尊敬的姚建中审判长、鲍韵雯主审、郑卫法官:

  我是江苏圣典律师倪军。本所受罗小雨律师本人的委托,指派我代理其诉上海铁路局一案的二审诉讼。今天庭审中,法庭充分尊重代理人的话语权,没有任何插话。作为法律人,深表敬意和谢意。此前发表了代理词2-1,现针对今天下午庭审情况补充代理词2-2:

  我的整体逻辑脉络:充分论证牢牢锁定“坐一趟车不能收两次钱”→再以此为逻辑起点和前提,揭示对方3步逻辑之硬伤→得出结论:应当支持退费之诉讼请求。代理词2-1就是围绕这一脉络展开的。这里针对性补充:

  核心焦点问题:不能坐一趟车支付两次对价。实际上该核心焦点问题覆盖了第3、4个焦点问题。第3个焦点问题是:这种补票方式是否公平;第4个焦点问题是:是否应当退费。而我说的“不能坐一趟车支付两次对价”的焦点问题,不完全等同于第3个焦点。我说过,就本案情况而言,我可以认可你的这种先全额支付对价和手续费的补票方式,不纠缠此点是否公平,但是,基于不能收两次对价,你事后必须退费!这也就是第4个焦点问题的基础支撑!所以我一直强调,真正的核心焦点问题是“不能坐一趟车支付两次对价”。

  今天庭审中更加充分看出这一点:任何要求支付两次对价的制度、规定,均是极其错误的。甚至对方内心也是认可这样的观点的!

  一、面对我方强有力询问,对方代理人明显在回避。由此反而充分看出,他们自己也认为不应收两次费用

  这里简要列明问答情况,无需赘言分析。

  我问:“一审查明,罗小雨已经支付了对应车次的票价,因为车票遗失而被迫补票,否则出不了站,是否属实?你们在一审中也表示没有异议?”

  对方答:“我们一直强调,他出站时没有提供纸质票。”

  简析:明明一审已经查明的问题,而且对方一审已经认可的事实,在二审时,面对我方强大的逻辑论证和攻势,对方却突然变得羞羞答答起来!

  我问:“罗在出站时,你们工作人员是否有能力针对电子票的一一对应性、不可转让性,核查出他确实买过票给过相应对价?”

  对方答:“我们工作人员当时没有能力。”

  我接着追问:“那你们什么时候有这样的能力?一天以后?两天以后?”

  对方无语。这时,法庭表示,这是一审已经查明的事实,可以不用问了。

  简析:

  第一,围绕核心问题,有的虽然一审已经查明,二审我们还是有必要再次强化发问的。因为二审出现了新的焦点问题,审理的重点和方向都是有区别的。在这样的格局下,显然对基本事实再次审理确认,有着极强的审理意义的。

  第二,对方显然是在严重撒谎!我当庭举例,一个朋友到北京去,同样的情形,工作人员看了手机电子票后,当场表示,我打个电话核实一下就行了!几秒钟的事情,核证后放人!当时是否有能力核证,乃是众所周知的事情,对方却在庭审中如此掩耳盗铃,令人费解。但是,费解的背后,恰恰有其合逻辑性,那就是,他们不敢在核心焦点问题上与我方对抗!
-.-.-
任务 –
1 > 根据原文,倪军代理的是哪一起案件的二审诉讼?
2 > 原文说明,有些事实一审已经查明,代理人为什么认为二审仍有必要再次发问?用一到三句话说明。
3 > 请列出原文开头称呼的全部法官姓名及各自的职务。
这些条目取自另一来源。
-.-.-
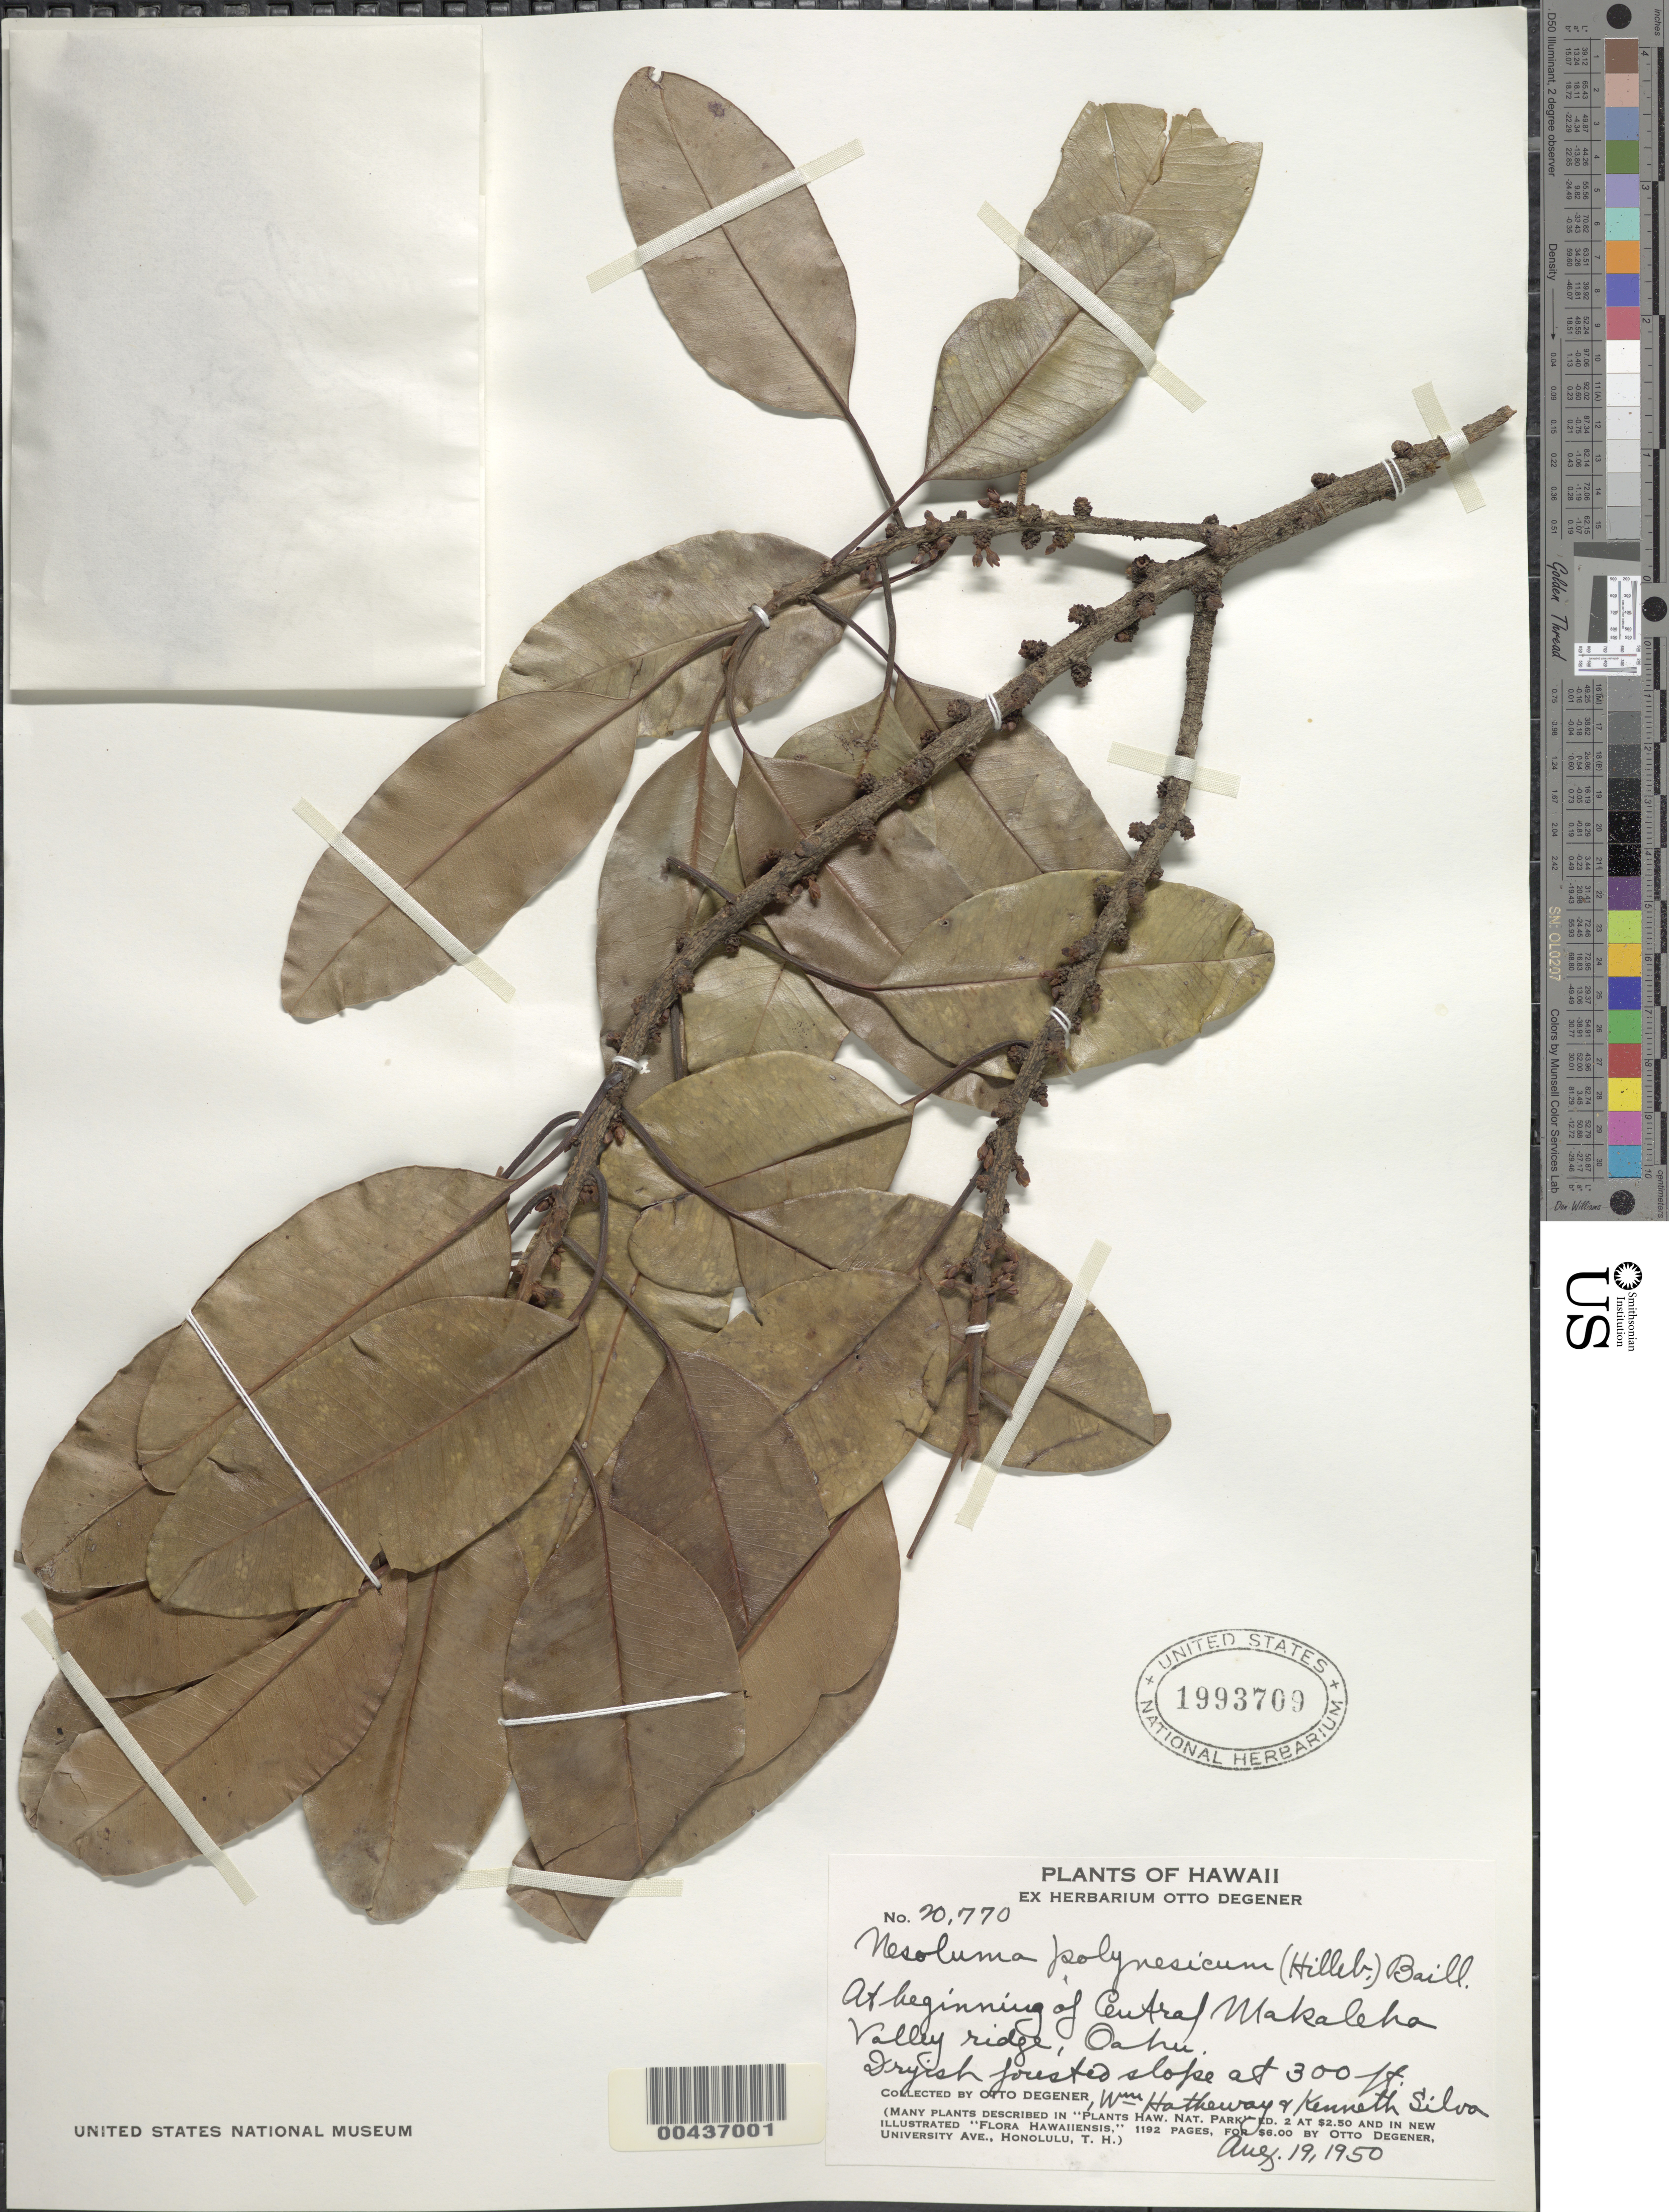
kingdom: Plantae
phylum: Tracheophyta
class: Magnoliopsida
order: Ericales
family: Sapotaceae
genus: Sideroxylon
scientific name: Sideroxylon polynesicum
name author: (Hillebr.) Smedmark & Anderb.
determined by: Wagner, W. L., (BOT), Smithsonian Institution - National Museum of Natural History (UNITED STATES)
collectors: O. Degener, W. Hatheway & K. Silva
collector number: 20770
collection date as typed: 19 Aug 1950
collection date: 1950-08-19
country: United States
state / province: Hawaii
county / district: Honolulu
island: Oahu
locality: At beginning of Central Makaleha Valley ridge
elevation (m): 91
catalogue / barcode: US 1993700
-.-.-
参考解答 –
1 > 罗小雨律师诉上海铁路局一案。

2 > 因为二审出现了新的焦点问题,审理的重点和方向与一审有区别。在这种格局下,对基本事实再次审理确认有极强的审理意义。

3 > 姚建中(审判长)、鲍韵雯(主审)、郑卫(法官)。